Releases are moved out of pre-release status once they’ve made it through Apple,etc. production stably, which means any performance or latency issues are very likely to have been already ironed out. Upgrades tend to go well enough that downgrade support didn’t even exist until FDB 6.3 :wink:

I’m aware that “upgrade everything all at once” is not the standard SRE approved way of doing upgrades, but there isn’t really a sensible way to do rolling upgrades without quorums and a highly partitioned architecture anyway. If you get the process down of staging the new binaries and kill; kill all-ing the cluster into a new version on some pre-production/test cluster, I expect that you’ll be fine.

Thank you for your reply.

Talking about replacing fdb binaries, it is a common practice to use linux package managers (dnf or apt) for this task. Unfortunally, when I do dnf update founationdb-server foundationdb-clients the .rpm scriplet restarts the server process without any synchronisation with the whole upgrade process.

Talking about upgrading clients, there is a foundationd-clients-versioned package that allows multiple versions to be installed simultaneusly.

So the ideal upgrade plan for N to N+1 would be the following:

  1. install foundationdb-clients-versioned packages of the N+1 version to all client machines
  2. update foundationdb-{clients,server} packages on all server machines without restarting (it is not possible now without a small modification of the scriptlet)
  3. fdbcli kill; killall
  4. all clients reconnect automatically with the new library versions
  5. remove foundationdb-clients-versioned packages of the N version from all client machines

I’m not sure if you saw this documentation from the FDB Kubernetes operator: fdb-kubernetes-operator/docs/manual/upgrades.md at main · FoundationDB/fdb-kubernetes-operator · GitHub.

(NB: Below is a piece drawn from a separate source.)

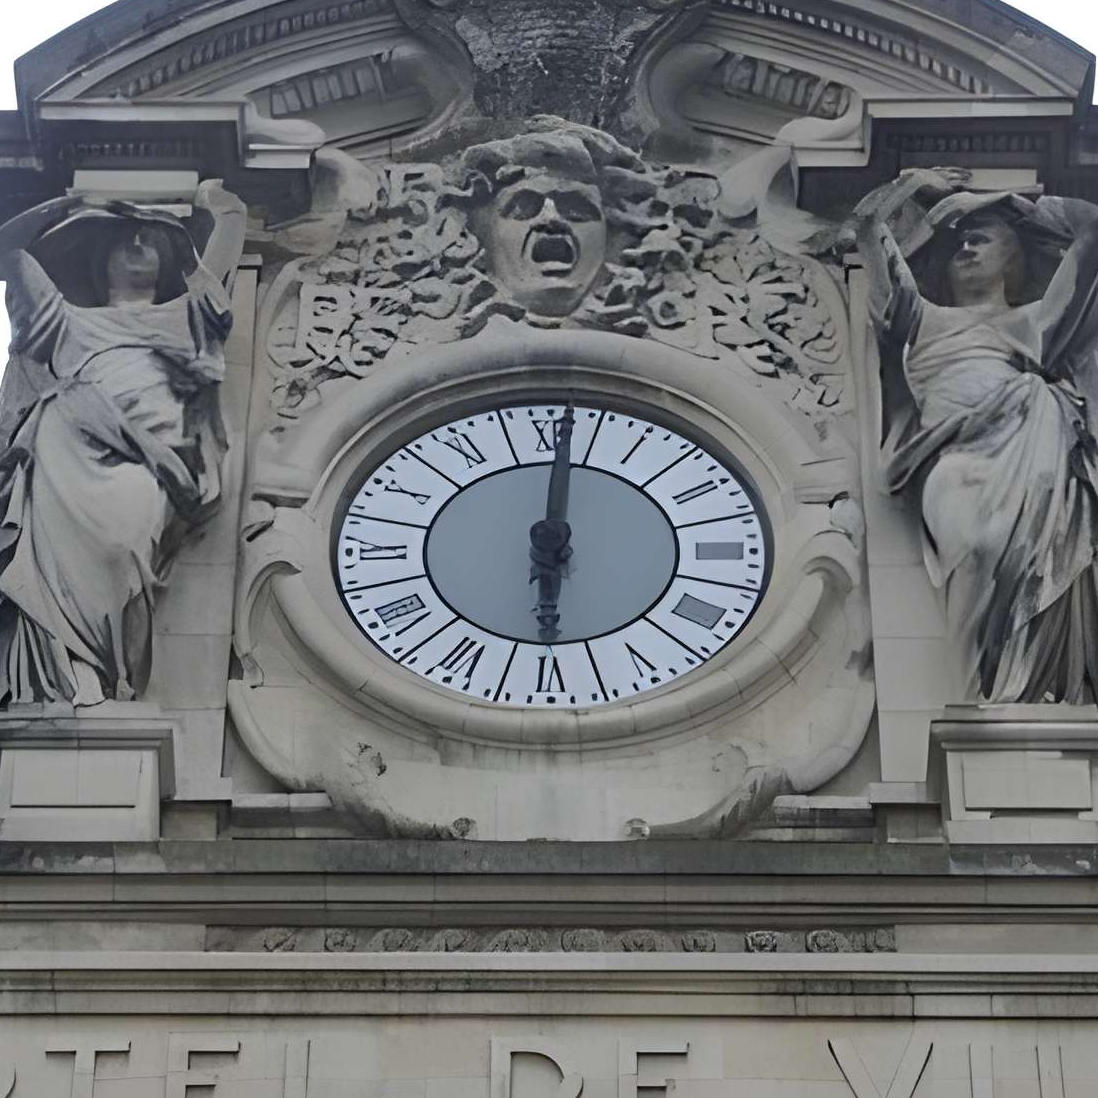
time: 6:00
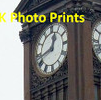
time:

Even though the docs are for the FDB operator most, if not all, of the steps are applicable for non-Kubernetes installations.

Just a note for the fdbcli kill; kill all call. If you call it from an interactive session this approach is fine, if not you should add a sleep step like this fdbcli kill; kill all; sleep 5; status otherwise it could happen that the fdbcli process is killed before sending the kill request to all processes, e.g.: fdb-kubernetes-operator/fdbclient/admin_client.go at main · FoundationDB/fdb-kubernetes-operator · GitHub.